A more general argument:
One can show very generally that in a combinatorial model category that has a set of generating cofibrations that are between $\kappa$-presentable objects the class of weak equivalences is closed under $\kappa$-filtered colimits. (see proposition 4.1 in this paper of Raptis and Rosicky)
This applies to the folk model structure on Cat is (for $\kappa=\omega$) i.e. it shows that equivalences of categories are stable under $\omega$-filtered (i.e. filtered) colimits. The same applies for the analogue of the folk model structure on monoidal categories (the one obtained for e.g. by transfer from the folk model structure).
Well, to be precise, that does not quite give us the result we want yet: it says that the colimit of a strictly natural equivalence is an equivalence, but we want it from pseudo-natrual transformation (in the monoidal case it gives us something about strictly monoidal functors).
The trick to get the result we want it to use the notion of "flexible replacement" (as for example here ) of a diagram of categories that allows to turn a pseudo-natural transformation into a span of strictly natural transformation.
In very short, given any diagram $ F:I \to $ Cat, there is a diagram $\overline{F}:I \to $ Cat, such that pseudo-natural transformation $F \to G$ are the same as strictly natural transformation $\overline{F} \to G$ (in particular one has a strictly natural equivalence $\overline{F} \to F$ and a lax transformation $F \to \overline{F}$) and every lax transformation $F \to G$ is equivalent to the span of strict transformation $\overline{F} \to F$ and $\overline{F} \to G$ where the first one is an equivalence.
A final remarks: the first argument use the axiom of choice. The second argument avoids it by only constructing a span of equivalence. But one can also write a more natural version of the first argument by only constructing an "anafunctor" in the sense of makkai, and considering all $i$ at the same time everytime.
A: You have to take the homotopy colimit, which is the Grothendieck construction localized at a certain class of morphisms (arguably this is more computable than the 1-categorical colimit, so this is actually nice).  It agrees up to equivalence with the ordinary 1-categorical colimit when the diagram is projectively cofibrant in the folk model structure on Cat.
So the answer is negative unless you take the appropriate 2-categorical universal construction as your definition of colimit.
However, an interesting thing to note is that if you work ∞-categorically, the (∞,1)-category of 1-categories (which is a (2,1)-category) does produce the correct answer (since in that case, all colimits are ∞-colimits).  That's also why the model category picture produces the same answer.
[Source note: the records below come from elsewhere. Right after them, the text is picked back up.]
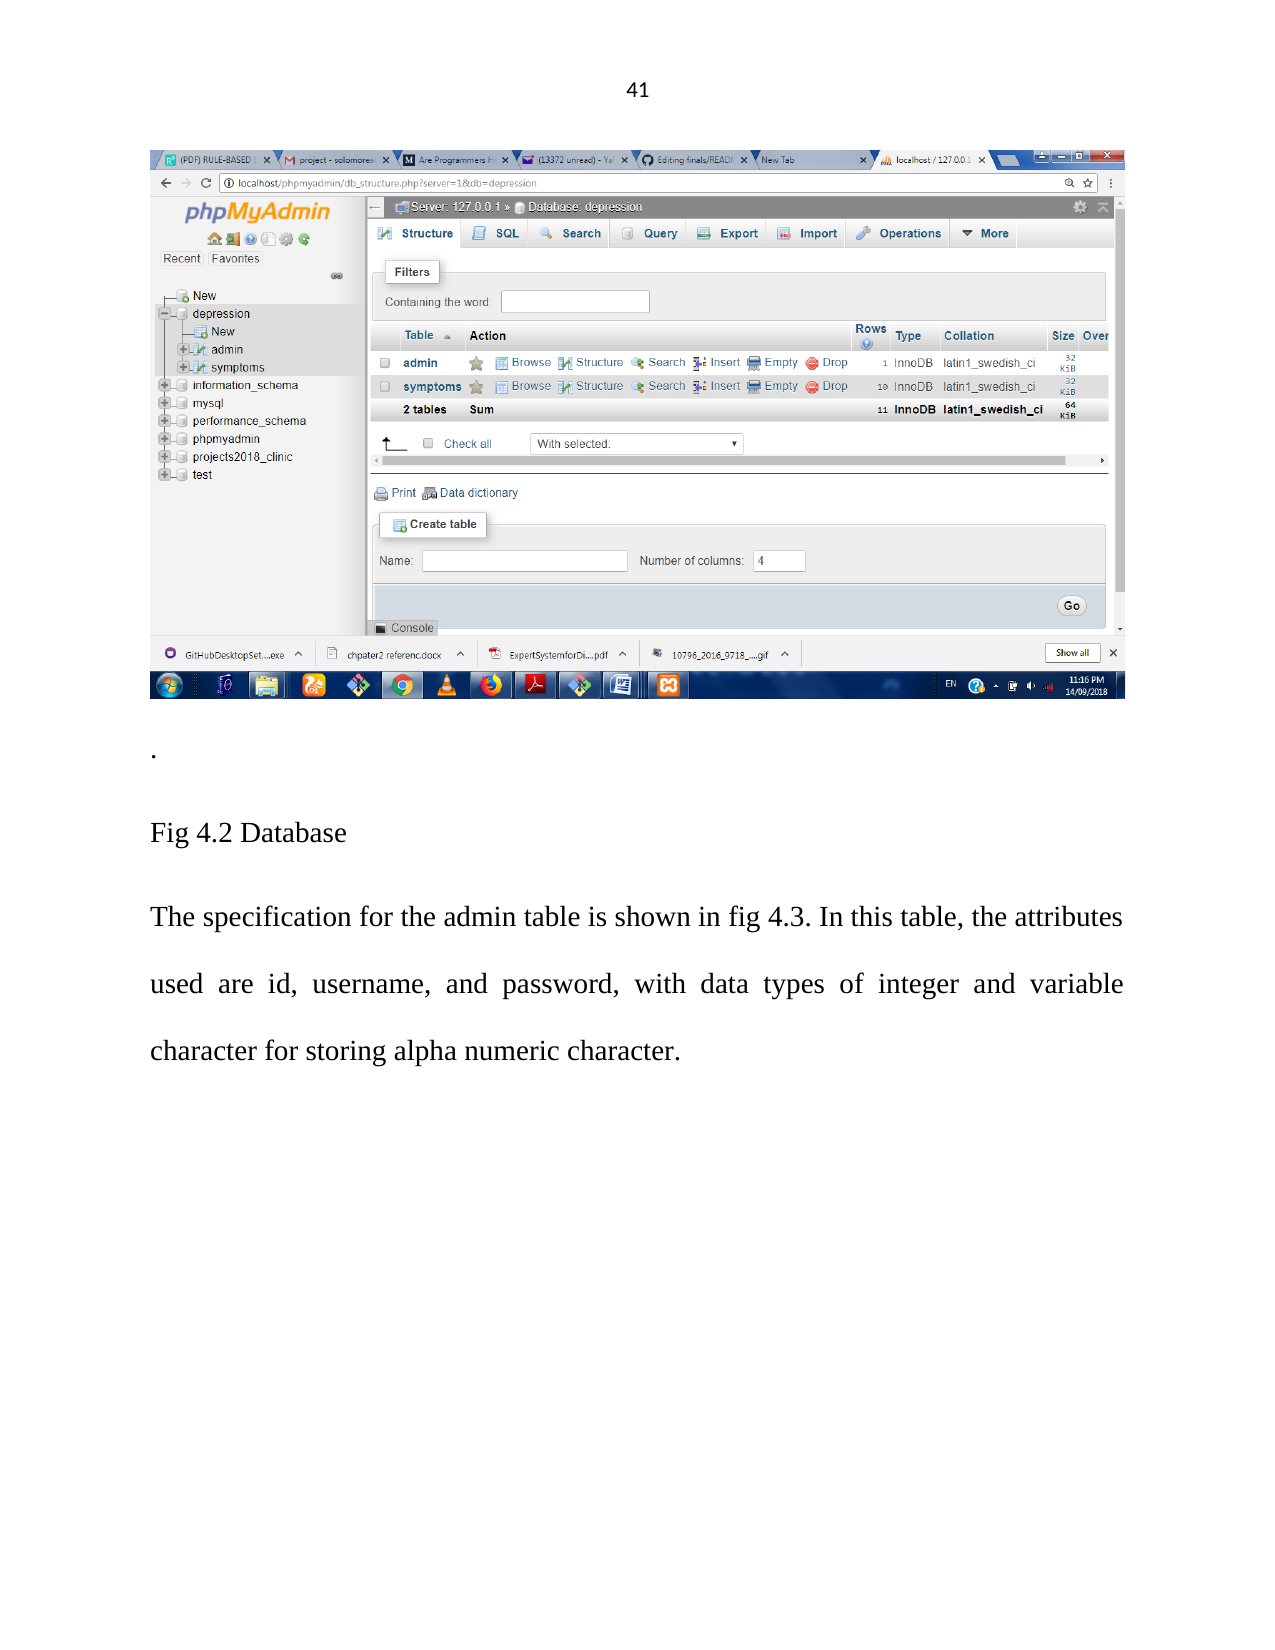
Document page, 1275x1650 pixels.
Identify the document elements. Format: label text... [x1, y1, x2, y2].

text . [150, 699, 1125, 765]
picture [150, 150, 1125, 699]
text Fig 4.2 Database [150, 815, 1125, 849]
text The specification for the admin table is shown in fig 4.3. In this table, the attributes used are id, username, and password, with data types of integer and variable character for storing alpha numeric character. [150, 899, 1125, 1067]
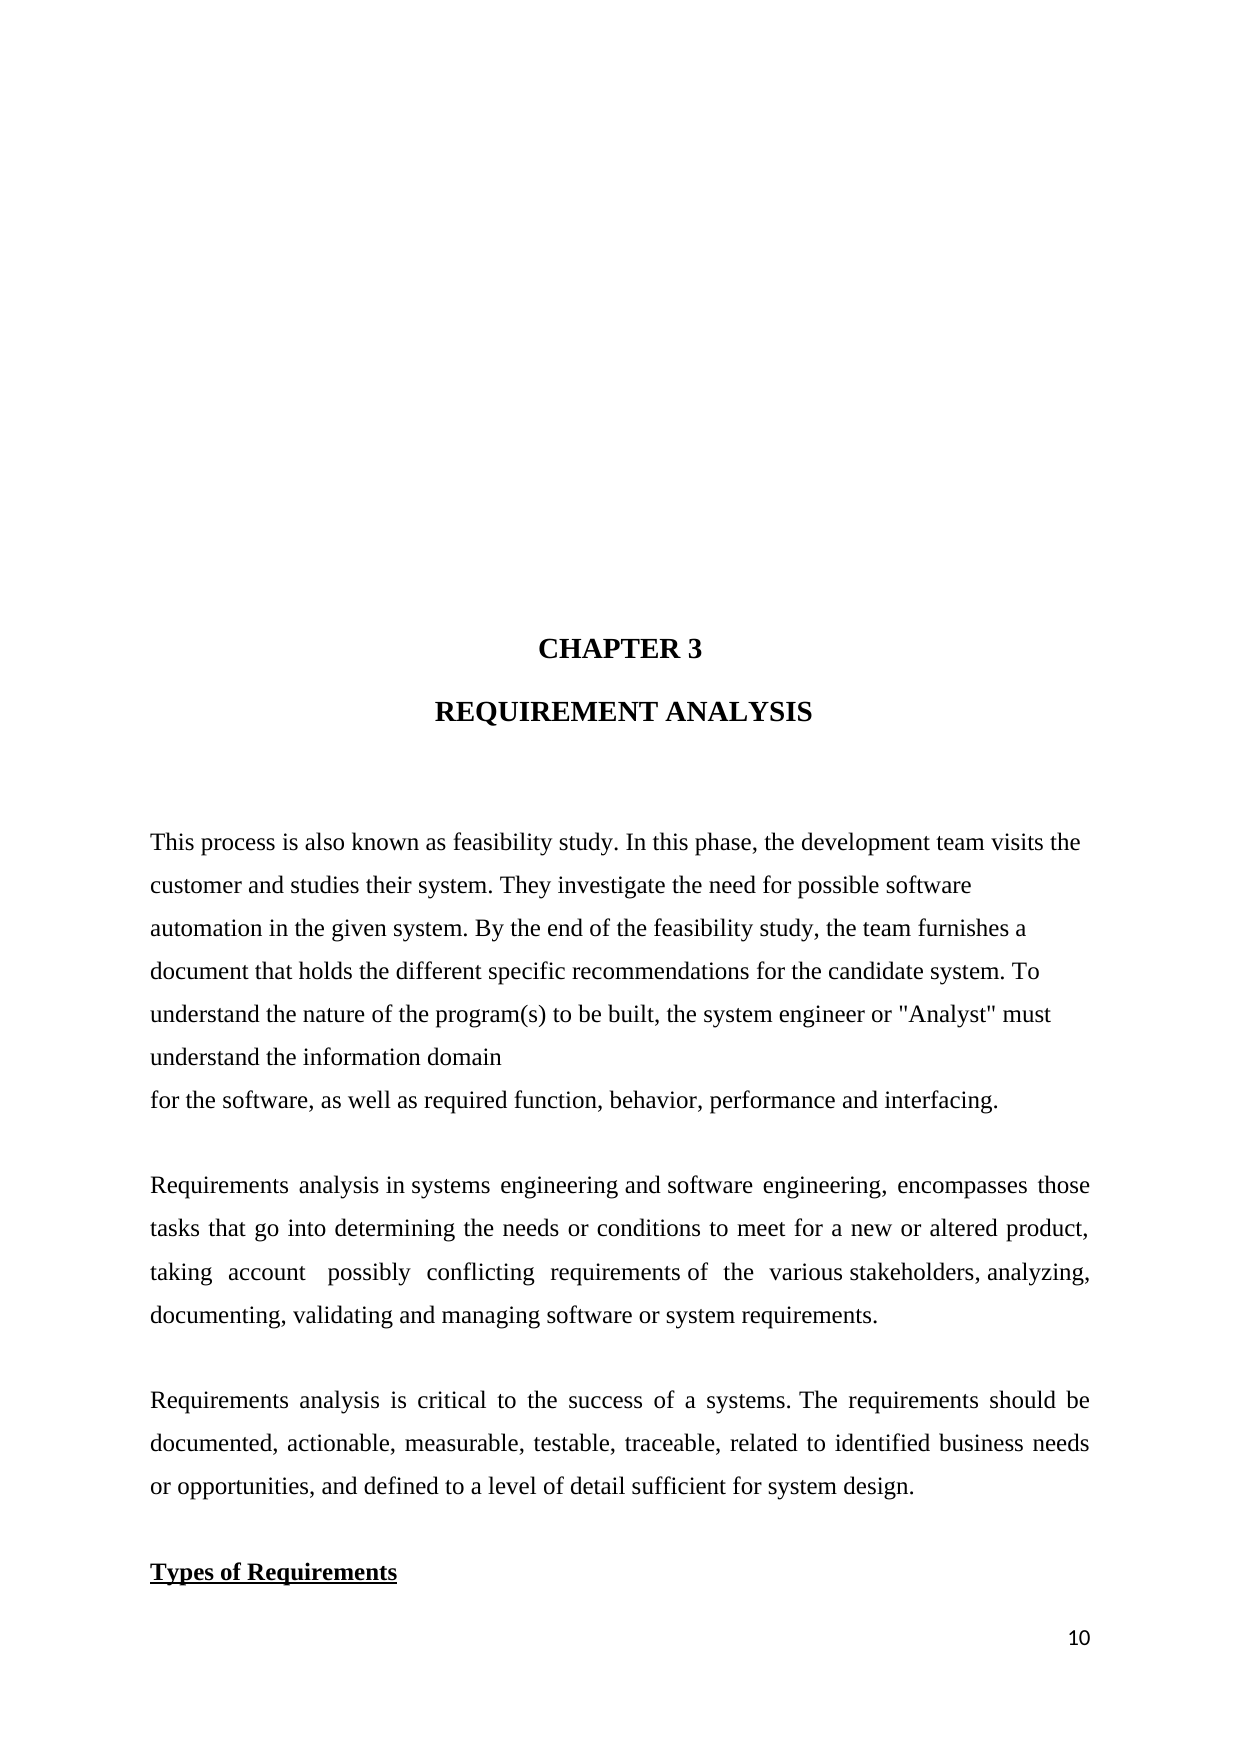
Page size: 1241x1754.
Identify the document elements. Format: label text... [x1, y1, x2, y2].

text Types of Requirements [150, 1557, 1090, 1586]
text Requirements analysis in systems engineering and software engineering, encompasses those tasks that go into determining the needs or conditions to meet for a new or altered product, taking account possibly conflicting requirements of the various stakeholders, analyzing, documenting, validating and managing software or system requirements. [150, 1170, 1090, 1328]
text This process is also known as feasibility study. In this phase, the development team visits the customer and studies their system. They investigate the need for possible software automation in the given system. By the end of the feasibility study, the team furnishes a document that holds the different specific recommendations for the candidate system. To understand the nature of the program(s) to be built, the system engineer or "Analyst" must understand the information domain [150, 827, 1090, 1071]
text REQUIREMENT ANALYSIS [150, 694, 1090, 727]
text Requirements analysis is critical to the success of a systems. The requirements should be documented, actionable, measurable, testable, traceable, related to identified business needs or opportunities, and defined to a level of detail sufficient for system design. [150, 1385, 1090, 1500]
text CHAPTER 3 [150, 631, 1090, 664]
text for the software, as well as required function, behavior, performance and interfacing. [150, 1085, 1090, 1114]
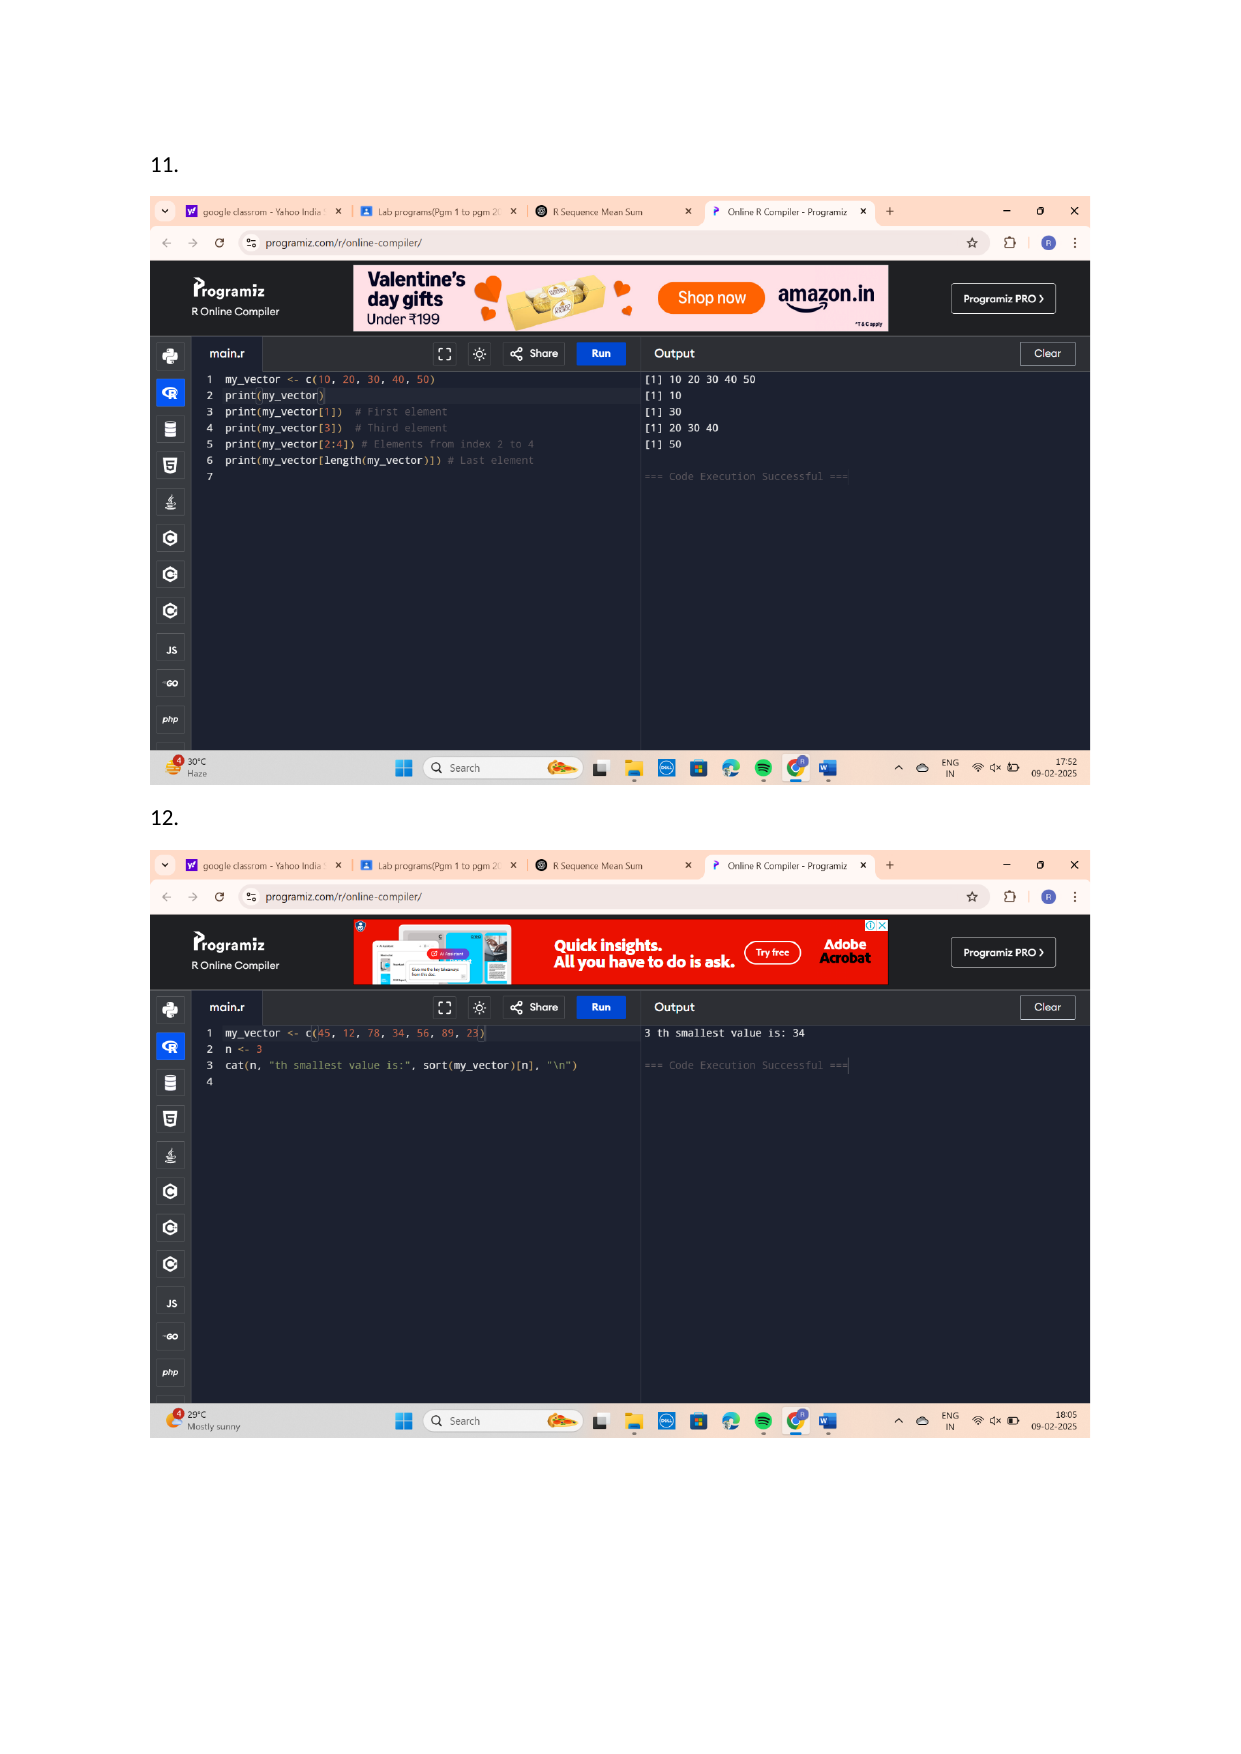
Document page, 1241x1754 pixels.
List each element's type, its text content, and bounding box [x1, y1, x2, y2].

text 11. [150, 150, 1090, 178]
text 12. [150, 803, 1090, 831]
picture [150, 196, 1091, 785]
picture [150, 850, 1091, 1438]
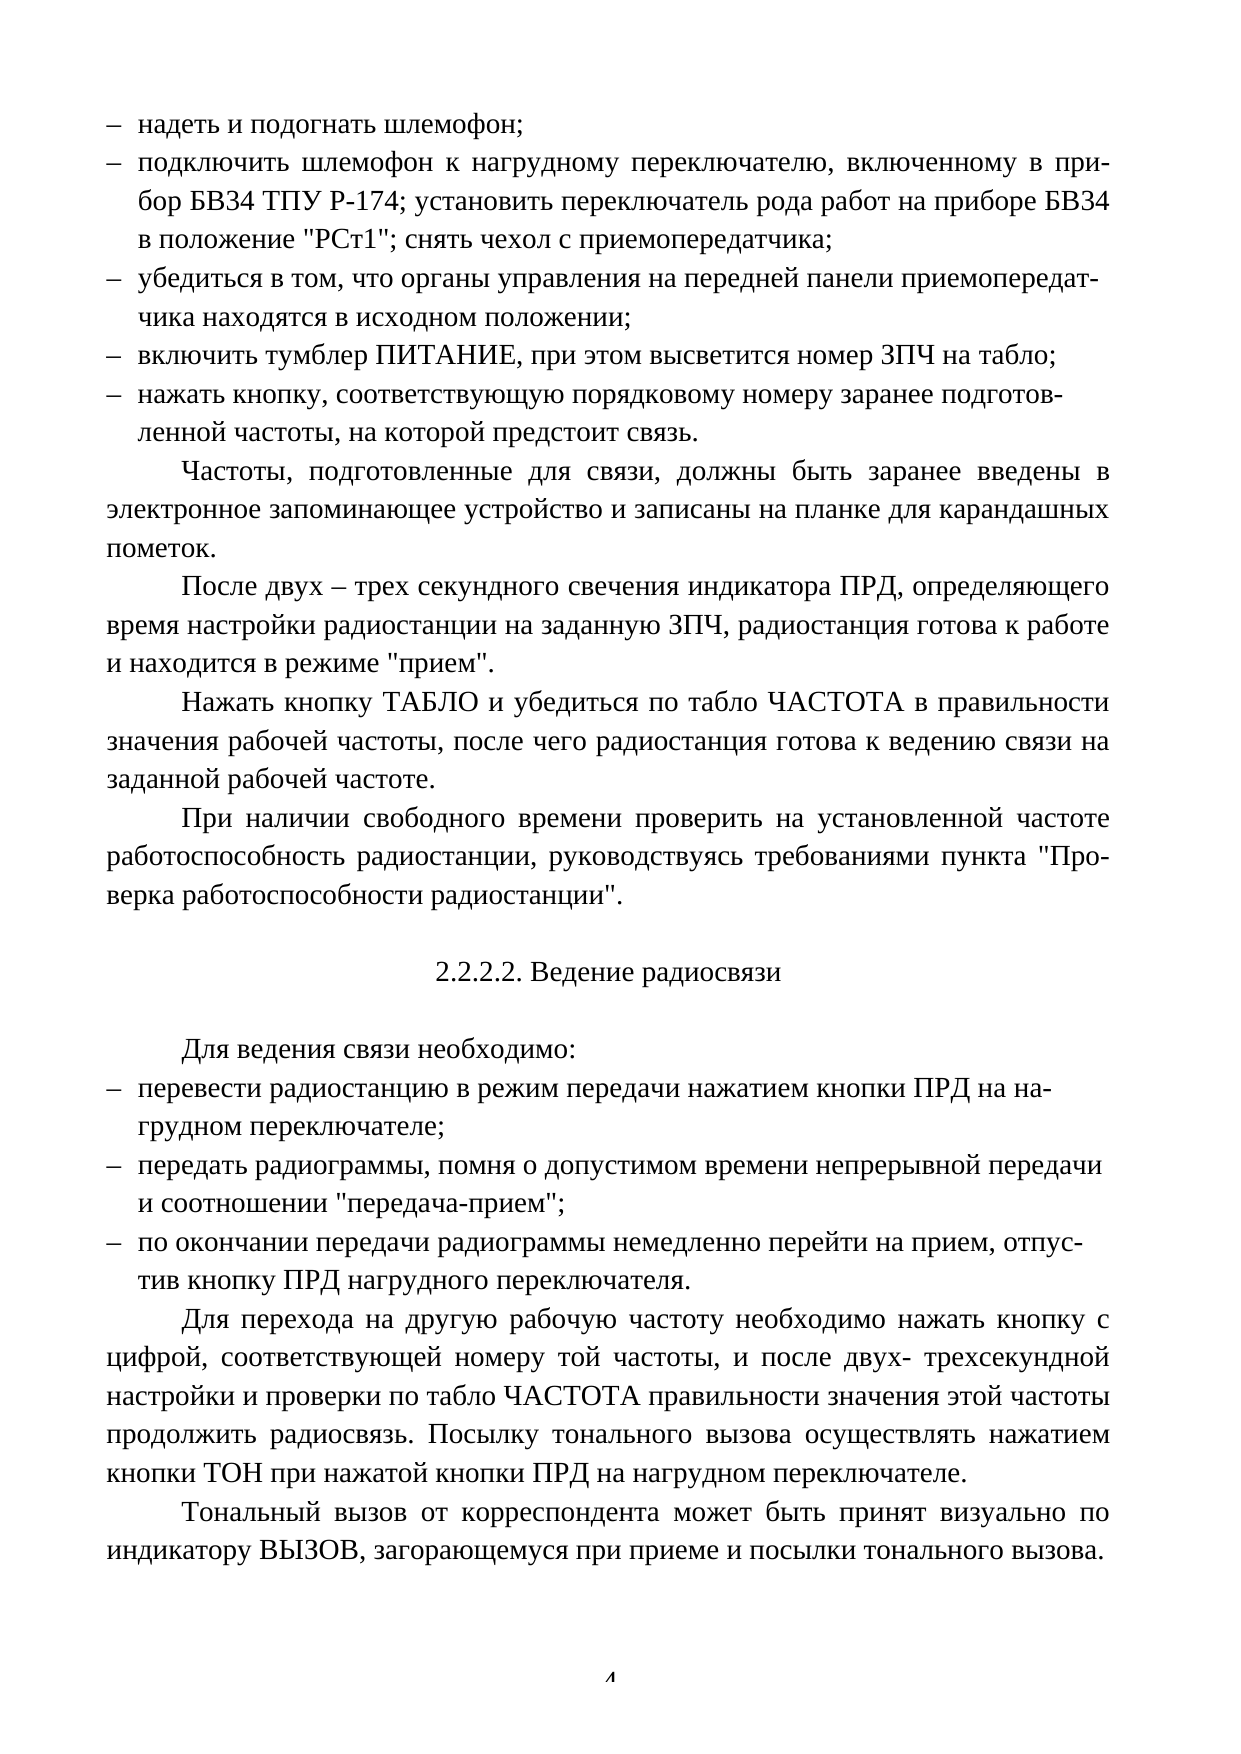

You can also use the Bousfield-Kan formula as another presentation of the homotopy colimit, fwiw (see here).
Edit: Here's a silly counterexample:
Consider the diagram
$$\ast \leftarrow \ast \coprod \ast \to \ast$$
where $\ast$ denotes the terminal category.  If we form the 1-categorical colimit, we clearly obtain a point.
However, this diagram is naturally equivalent to
$$J\hookleftarrow \ast\coprod\ast \hookrightarrow J$$
Where $J$ denotes the free-walking isomorphism (unique contractible groupoid with two objects).  (The transformation here is the identity on the middle term and the terminal map on the outer terms.  This is strictly natural, although its quasi-inverse is only pseudonatural).
In this case, the strict colimit is $$\Sigma (\ast \coprod \ast)=\operatorname{B}\mathbb{Z},$$ which is the correct homotopy colimit.
We can also verify that we get the same answer by doing the Grothendieck construction and localizing at the Cartesian arrows.  If we call this diagram $D$, then the Grothendieck construction $$\int D$$ is the category
$$\begin{matrix}
&&\ast&&\\
&\swarrow&&\searrow&\\
\ast && && \ast\\
&\nwarrow&&\nearrow&\\
&&\ast&&
\end{matrix}$$
Localizing at the Cartesian morphisms (which are in this case all of the nonidentity morphisms), we obtain the associated totally localized groupoid, which is equivalent to $S^1=\operatorname{B}\mathbb{Z}$.